Understanding, Accelerating, and Improving MeanFlow Training

TL;DR

The paper investigates the training dynamics of MeanFlow, a diffusion/flow-based model that learns instantaneous velocity $v$ and average velocity $u$ jointly. It shows that forming $v$ early is crucial for successful $u$ learning, and that small temporal gaps $\Delta t$ in supervision aid $v$ formation while large gaps destabilize it; a task-affinity analysis further suggests starting with small-gap supervision to enable large-gap $u$ learning for one-step generation. The authors propose a simple, effective training scheme consisting of accelerating $v$-learning with timestep sampling and loss weighting, and progressively weighting $\mathcal{L}_u$ to shift focus from short- to long-interval averages, while integrating with MeanFlow's components.
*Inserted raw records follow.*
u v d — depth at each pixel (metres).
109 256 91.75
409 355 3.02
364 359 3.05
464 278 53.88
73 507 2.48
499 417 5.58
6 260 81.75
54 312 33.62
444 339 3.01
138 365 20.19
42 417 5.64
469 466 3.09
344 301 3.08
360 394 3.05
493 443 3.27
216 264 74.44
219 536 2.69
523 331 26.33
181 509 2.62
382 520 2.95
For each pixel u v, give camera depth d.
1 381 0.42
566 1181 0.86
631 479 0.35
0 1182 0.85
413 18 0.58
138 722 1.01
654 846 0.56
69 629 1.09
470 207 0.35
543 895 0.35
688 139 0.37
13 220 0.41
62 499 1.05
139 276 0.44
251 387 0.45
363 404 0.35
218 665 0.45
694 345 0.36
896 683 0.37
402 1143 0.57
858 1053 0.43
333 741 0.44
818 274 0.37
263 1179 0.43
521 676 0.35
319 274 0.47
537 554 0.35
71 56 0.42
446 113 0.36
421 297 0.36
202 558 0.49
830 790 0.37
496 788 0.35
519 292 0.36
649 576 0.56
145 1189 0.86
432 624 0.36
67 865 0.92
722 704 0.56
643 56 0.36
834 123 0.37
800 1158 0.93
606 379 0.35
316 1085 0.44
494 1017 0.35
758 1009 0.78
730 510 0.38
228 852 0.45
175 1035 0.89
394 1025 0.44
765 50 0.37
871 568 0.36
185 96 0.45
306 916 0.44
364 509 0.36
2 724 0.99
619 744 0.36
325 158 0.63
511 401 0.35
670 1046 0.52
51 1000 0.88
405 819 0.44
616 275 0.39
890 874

Empirically, the enhanced training yields faster convergence and stronger few-step generation, reducing the 1-NFE ImageNet 256×256 FID from $3.43$ to $2.87$ (MeanFlow-XL) and enabling the same performance with $2.5\times$ fewer epochs or a smaller backbone, demonstrating practical potential for real-time generation with few steps.

Abstract

MeanFlow promises high-quality generative modeling in few steps, by jointly learning instantaneous and average velocity fields. Yet, the underlying training dynamics remain unclear. We analyze the interaction between the two velocities and find: (i) well-established instantaneous velocity is a prerequisite for learning average velocity; (ii) learning of instantaneous velocity benefits from average velocity when the temporal gap is small, but degrades as the gap increases; and (iii) task-affinity analysis indicates that smooth learning of large-gap average velocities, essential for one-step generation, depends on the prior formation of accurate instantaneous and small-gap average velocities. Guided by these observations, we design an effective training scheme that accelerates the formation of instantaneous velocity, then shifts emphasis from short- to long-interval average velocity. Our enhanced MeanFlow training yields faster convergence and significantly better few-step generation: With the same DiT-XL backbone, our method reaches an impressive FID of 2.87 on 1-NFE ImageNet 256x256, compared to 3.43 for the conventional MeanFlow baseline. Alternatively, our method matches the performance of the MeanFlow baseline with 2.5x shorter training time, or with a smaller DiT-L backbone.

Figures (10)

• Figure 1: Our novel, enhanced training strategy reaches the performance of MeanFlow-XL in $\approx$2.5$\times$ fewer training epochs, and converges to a final model with superior performance ($\approx$16% lower FID).
• Figure 2: $v$-learning facilitates $u$-learning.(Top) 1-NFE FID during $u$-finetuning according to $v$-pretraining epochs. (Bottom) 1-NFE FID under a fixed 80-epoch budget with varying allocation between $v$-pretraining and $u$-finetuning. Both settings show that investing in $v$-learning improves $u$-learning quality.
• Figure 3: Corruption in $v$-learning disrupts $u$-learning. 1-NFE FID when training with $\mathcal{L}_{\mathrm{MF}}$ while injecting Gaussian noise scaled by $k\!\cdot\!\|v_t(z_t|\epsilon)\|$ into the target velocity of $\mathcal{L}_v$. Even small noise ($k = 0.03$) disrupts $v$-learning and severely degrades $u$-learning performance compared to clean training ($k=0$).
• Figure 4: Impact of $\Delta t$ of $u$-learning on $v$-learning. 32-NFE FID after 40 epochs of $u$ finetuning across different $\Delta t$ ranges, starting from either random initialization (blue) or $v$-pretrained model (orange, 40 epochs). Small $\Delta t$ enables constructing and improving $v$, while large $\Delta t$ degrades pretrained $v$. The green line denotes the performance of the $v$-pretrained model.
• Figure 5: Task affinity between $v$- and $u$-learning across $\Delta t$ ranges. Small-$\Delta t$$u$-pretraining achieves higher affinity for large $\Delta t$ compared to $v$-pretraining, providing a better regime for learning large-gap average velocity with instantaneous velocity.